Knaflitz M, Bonato P
Dipartimento di Elettronica, Politecnico di Torina, Italy.
J Electromyogr Kinesiol. 1999 Oct;9(5):337-50. doi: 10.1016/s1050-6411(99)00009-7.
This paper discusses the assessment of the electrical manifestations of muscle fatigue during dynamic contractions. In the past, the study of muscle fatigue was restricted to isometric constant force contractions because, in this contraction paradigm, the myoelectric signal may be considered as wide sense stationary over epochs lasting up to two or three seconds, and hence classic spectral estimation techniques may be applied.
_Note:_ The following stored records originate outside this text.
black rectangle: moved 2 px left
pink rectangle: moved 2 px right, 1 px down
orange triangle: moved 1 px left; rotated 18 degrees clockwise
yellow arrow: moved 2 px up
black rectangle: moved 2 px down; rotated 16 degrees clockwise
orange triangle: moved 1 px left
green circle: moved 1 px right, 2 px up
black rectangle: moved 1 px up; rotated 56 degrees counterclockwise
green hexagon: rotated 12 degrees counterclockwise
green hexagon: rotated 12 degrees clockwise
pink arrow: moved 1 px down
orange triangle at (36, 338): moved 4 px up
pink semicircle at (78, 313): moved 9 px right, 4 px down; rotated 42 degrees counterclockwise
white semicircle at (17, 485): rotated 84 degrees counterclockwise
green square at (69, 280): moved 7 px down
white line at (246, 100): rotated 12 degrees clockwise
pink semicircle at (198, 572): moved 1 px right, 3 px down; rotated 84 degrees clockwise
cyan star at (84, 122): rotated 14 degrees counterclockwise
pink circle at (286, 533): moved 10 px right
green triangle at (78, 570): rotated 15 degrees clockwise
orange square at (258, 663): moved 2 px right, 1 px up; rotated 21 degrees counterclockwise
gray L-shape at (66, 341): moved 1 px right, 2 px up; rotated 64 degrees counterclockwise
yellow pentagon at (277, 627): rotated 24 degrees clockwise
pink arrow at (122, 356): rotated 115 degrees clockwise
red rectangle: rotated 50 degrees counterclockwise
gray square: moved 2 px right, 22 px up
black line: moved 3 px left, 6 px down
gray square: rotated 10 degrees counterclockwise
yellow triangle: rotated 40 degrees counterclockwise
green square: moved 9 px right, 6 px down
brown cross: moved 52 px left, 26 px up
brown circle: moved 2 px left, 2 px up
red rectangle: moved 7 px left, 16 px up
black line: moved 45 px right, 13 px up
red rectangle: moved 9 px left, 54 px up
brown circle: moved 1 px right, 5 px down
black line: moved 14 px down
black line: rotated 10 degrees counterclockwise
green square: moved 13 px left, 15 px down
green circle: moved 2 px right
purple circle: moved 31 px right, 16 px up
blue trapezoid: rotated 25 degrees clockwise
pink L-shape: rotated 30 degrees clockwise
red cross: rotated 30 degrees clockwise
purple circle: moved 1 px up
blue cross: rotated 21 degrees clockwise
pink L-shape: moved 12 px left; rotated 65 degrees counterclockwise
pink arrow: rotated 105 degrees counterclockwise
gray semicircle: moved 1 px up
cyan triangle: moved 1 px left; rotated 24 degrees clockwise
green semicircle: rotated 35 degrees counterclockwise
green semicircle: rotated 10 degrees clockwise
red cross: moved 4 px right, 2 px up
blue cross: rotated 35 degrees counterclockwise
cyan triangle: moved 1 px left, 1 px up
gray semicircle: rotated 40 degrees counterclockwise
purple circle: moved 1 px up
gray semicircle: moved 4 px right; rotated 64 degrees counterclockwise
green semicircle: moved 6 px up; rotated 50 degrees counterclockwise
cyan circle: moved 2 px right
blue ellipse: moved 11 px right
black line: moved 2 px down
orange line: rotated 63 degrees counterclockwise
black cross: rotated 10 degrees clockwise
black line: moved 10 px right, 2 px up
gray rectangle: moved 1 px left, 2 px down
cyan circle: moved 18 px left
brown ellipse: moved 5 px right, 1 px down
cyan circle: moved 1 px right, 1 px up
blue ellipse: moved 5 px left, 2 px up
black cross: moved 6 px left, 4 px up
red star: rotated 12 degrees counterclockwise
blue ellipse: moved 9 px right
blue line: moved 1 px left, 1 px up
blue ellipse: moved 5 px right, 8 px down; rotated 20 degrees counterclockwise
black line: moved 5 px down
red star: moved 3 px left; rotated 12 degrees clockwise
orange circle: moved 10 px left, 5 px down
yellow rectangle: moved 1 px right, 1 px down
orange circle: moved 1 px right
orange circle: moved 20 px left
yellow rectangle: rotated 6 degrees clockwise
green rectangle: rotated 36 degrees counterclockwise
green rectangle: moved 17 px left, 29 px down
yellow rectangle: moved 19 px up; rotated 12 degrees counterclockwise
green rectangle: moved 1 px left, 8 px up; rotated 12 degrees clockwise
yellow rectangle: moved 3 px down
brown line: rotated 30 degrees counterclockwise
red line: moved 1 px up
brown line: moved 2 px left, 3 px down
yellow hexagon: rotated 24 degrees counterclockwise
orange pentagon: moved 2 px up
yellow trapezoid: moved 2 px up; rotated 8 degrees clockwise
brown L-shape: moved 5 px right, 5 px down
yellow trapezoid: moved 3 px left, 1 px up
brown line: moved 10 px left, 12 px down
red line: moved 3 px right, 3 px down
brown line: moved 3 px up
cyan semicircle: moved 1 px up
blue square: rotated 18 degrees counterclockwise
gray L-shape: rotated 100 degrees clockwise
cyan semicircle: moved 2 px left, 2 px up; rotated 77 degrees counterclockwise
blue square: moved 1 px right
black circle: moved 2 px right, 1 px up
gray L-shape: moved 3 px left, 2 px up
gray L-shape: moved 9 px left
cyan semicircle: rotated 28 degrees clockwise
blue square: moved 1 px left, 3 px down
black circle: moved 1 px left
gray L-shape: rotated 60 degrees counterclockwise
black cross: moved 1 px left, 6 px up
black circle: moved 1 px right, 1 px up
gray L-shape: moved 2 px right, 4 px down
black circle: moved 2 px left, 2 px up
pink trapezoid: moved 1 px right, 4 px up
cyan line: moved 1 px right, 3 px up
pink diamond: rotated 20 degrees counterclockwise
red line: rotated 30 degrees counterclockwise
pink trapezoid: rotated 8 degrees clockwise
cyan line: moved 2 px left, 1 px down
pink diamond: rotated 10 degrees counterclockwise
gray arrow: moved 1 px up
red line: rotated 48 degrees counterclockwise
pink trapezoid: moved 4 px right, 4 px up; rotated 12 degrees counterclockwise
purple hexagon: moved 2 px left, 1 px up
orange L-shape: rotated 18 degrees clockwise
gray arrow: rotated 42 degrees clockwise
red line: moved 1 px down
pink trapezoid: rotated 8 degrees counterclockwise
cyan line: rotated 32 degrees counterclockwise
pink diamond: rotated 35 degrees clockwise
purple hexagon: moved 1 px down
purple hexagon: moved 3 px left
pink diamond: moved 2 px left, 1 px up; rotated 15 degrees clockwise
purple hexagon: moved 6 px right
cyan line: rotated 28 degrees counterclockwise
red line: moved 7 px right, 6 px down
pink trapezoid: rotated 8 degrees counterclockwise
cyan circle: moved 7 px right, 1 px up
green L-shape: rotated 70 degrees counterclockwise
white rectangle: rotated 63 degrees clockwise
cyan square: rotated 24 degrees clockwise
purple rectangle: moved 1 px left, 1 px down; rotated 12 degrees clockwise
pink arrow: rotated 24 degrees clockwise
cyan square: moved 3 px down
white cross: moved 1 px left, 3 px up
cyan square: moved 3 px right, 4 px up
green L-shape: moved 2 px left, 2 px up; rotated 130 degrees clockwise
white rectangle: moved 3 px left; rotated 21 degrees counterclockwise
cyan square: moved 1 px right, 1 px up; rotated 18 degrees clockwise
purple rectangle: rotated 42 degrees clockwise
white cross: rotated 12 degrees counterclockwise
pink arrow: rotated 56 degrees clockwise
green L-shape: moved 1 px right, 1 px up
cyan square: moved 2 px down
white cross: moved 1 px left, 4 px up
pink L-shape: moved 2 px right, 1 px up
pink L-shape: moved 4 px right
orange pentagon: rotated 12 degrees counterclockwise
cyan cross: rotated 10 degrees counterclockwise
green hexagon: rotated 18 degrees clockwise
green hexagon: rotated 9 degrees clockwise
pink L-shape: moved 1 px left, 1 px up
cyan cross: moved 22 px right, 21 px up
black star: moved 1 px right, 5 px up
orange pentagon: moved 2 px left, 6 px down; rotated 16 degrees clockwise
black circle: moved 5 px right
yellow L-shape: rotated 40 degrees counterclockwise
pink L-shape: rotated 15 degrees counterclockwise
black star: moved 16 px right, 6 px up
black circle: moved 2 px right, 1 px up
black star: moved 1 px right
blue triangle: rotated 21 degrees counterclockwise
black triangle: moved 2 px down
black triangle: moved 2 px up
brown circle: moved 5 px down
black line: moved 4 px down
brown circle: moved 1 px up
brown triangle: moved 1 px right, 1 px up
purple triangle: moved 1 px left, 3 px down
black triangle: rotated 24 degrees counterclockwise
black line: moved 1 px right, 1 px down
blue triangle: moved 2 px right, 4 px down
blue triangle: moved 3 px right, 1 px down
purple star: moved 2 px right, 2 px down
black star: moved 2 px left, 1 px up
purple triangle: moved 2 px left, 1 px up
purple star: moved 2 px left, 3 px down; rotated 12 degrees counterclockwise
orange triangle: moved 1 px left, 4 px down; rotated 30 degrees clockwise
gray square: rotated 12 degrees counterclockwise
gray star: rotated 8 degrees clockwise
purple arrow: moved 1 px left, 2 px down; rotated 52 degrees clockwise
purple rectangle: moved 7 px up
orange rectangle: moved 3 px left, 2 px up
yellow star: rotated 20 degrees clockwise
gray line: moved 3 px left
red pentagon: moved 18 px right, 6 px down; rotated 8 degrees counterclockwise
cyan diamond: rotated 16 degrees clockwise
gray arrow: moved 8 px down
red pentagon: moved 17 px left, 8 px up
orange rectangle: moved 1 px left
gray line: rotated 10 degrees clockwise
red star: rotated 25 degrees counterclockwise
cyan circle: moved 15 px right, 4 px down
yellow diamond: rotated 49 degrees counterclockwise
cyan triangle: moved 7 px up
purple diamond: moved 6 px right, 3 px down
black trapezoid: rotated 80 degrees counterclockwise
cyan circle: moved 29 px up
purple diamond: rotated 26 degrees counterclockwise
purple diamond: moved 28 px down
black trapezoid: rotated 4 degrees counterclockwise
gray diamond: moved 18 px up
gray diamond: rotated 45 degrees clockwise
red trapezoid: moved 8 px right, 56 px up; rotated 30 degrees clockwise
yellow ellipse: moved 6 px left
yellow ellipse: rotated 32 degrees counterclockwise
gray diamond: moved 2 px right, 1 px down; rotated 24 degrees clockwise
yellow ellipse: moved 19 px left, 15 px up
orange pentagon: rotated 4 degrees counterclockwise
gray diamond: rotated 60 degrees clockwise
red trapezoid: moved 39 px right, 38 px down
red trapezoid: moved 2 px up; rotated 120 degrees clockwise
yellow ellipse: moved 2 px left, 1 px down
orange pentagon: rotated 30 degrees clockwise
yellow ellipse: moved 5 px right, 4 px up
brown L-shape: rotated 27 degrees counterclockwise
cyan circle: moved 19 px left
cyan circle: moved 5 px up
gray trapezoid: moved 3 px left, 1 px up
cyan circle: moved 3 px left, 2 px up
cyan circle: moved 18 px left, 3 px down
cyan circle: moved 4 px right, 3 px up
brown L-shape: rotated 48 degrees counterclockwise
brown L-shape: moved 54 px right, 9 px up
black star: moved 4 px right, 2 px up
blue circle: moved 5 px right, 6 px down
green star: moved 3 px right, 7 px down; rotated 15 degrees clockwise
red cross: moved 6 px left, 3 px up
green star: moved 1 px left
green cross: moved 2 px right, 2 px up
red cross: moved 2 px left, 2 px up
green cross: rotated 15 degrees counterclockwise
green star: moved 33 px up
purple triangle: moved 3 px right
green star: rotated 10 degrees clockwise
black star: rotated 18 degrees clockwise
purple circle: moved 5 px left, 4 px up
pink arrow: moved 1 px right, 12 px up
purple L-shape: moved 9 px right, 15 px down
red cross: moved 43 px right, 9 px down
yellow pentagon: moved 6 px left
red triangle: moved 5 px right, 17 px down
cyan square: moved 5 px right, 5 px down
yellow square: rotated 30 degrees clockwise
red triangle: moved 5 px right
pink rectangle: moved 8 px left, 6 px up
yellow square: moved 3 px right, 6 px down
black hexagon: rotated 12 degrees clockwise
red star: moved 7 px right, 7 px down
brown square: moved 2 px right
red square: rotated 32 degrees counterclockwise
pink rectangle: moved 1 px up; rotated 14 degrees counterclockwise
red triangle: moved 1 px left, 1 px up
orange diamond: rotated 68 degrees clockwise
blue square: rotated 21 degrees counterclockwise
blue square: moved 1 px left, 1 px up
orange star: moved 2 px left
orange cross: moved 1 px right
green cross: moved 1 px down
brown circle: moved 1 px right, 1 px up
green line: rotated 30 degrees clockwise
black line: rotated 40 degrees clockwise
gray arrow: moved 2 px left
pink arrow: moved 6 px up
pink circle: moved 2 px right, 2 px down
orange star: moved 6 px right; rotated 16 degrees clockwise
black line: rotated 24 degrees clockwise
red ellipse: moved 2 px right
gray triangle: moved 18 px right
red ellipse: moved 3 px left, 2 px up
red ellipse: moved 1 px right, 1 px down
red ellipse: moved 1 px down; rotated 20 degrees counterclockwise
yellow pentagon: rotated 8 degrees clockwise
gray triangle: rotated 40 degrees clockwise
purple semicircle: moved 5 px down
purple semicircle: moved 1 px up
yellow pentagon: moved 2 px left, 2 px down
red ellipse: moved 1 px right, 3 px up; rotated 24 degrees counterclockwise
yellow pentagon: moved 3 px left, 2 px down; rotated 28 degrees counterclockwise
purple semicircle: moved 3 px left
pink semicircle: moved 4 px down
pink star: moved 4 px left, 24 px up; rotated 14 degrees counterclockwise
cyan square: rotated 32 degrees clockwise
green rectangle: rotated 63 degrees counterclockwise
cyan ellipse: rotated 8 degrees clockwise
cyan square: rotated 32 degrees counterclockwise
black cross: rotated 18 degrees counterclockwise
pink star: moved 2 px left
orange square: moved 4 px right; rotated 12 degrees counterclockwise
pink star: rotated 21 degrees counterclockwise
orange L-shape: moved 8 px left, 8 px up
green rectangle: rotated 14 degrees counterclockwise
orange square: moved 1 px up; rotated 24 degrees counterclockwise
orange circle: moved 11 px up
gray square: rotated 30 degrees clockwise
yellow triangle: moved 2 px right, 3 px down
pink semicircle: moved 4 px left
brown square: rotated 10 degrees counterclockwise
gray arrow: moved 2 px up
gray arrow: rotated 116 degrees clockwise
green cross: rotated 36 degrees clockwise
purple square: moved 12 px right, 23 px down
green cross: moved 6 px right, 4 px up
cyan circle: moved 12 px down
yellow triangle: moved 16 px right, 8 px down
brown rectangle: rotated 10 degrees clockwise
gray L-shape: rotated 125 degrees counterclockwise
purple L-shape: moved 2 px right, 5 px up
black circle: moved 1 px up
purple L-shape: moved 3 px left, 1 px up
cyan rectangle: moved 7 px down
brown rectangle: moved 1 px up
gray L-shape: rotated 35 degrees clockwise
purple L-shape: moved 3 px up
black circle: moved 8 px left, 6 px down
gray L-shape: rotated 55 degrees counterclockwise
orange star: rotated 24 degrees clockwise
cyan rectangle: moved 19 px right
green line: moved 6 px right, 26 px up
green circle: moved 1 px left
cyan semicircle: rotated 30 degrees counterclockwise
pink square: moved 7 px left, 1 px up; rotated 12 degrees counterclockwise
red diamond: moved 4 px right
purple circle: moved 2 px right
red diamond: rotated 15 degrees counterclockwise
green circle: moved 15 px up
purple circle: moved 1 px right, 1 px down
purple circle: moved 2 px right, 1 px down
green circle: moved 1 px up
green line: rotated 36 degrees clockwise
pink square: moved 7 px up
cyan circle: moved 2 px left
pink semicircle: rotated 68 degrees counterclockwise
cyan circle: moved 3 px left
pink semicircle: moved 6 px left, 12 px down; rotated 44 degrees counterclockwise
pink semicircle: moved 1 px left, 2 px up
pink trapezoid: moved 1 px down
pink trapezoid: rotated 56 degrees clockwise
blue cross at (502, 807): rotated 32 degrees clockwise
Recently, the availability of spectral estimation techniques specifically designed for nonstationary signal analysis made it possible to extend the employment of muscle fatigue assessment to cyclic dynamic contractions, thus increasing noticeably its possible clinical applications. After presenting the basics of time-frequency distributions, we introduce instantaneous spectral parameters well suited to tracking spectral changes due to muscle fatigue, discuss the issues of quasi-stationarity and quasi-cyclostationarity, and present different strategies of signal analysis to be utilized with cyclic dynamic contractions. We present preliminary results obtained by analyzing data collected from paraspinal muscles during repetitive lift movements, from the first dorsal interosseus during abduction-adduction movements of the index finger, and from knee flexors and extensors during isokinetic exercise. In conclusion, data herein reported demonstrate that the described techniques allow for evidencing the electrical manifestations of muscle fatigue in different paradigms of cyclic dynamic contractions. We believe that the extension of the objective assessment of the electrical manifestations of muscle fatigue from static to dynamic contractions may increase considerably the interest of researchers and clinicians and open new application fields, as ergonomics and sports medicine.
本文讨论了动态收缩过程中肌肉疲劳的电表现评估。过去,肌肉疲劳的研究仅限于等长恒力收缩,因为在这种收缩模式下,肌电信号在持续两到三秒的时间段内可被视为广义平稳信号,因此可以应用经典的谱估计技术。最近,专门为非平稳信号分析设计的谱估计技术的出现,使得将肌肉疲劳评估扩展到周期性动态收缩成为可能,从而显著增加了其潜在的临床应用。在介绍了时频分布的基础知识后,我们引入了非常适合跟踪肌肉疲劳引起的频谱变化的瞬时频谱参数,讨论了准平稳性和准循环平稳性问题,并介绍了用于周期性动态收缩的不同信号分析策略。我们展示了通过分析在重复举升动作过程中从脊柱旁肌肉、食指外展 - 内收动作过程中从第一背侧骨间肌以及等速运动过程中从膝关节屈伸肌收集的数据所获得的初步结果。总之,本文报告的数据表明,所描述的技术能够在不同的周期性动态收缩模式中揭示肌肉疲劳的电表现。我们认为,将肌肉疲劳电表现的客观评估从静态收缩扩展到动态收缩,可能会极大地提高研究人员和临床医生的兴趣,并开辟新的应用领域,如人体工程学和运动医学。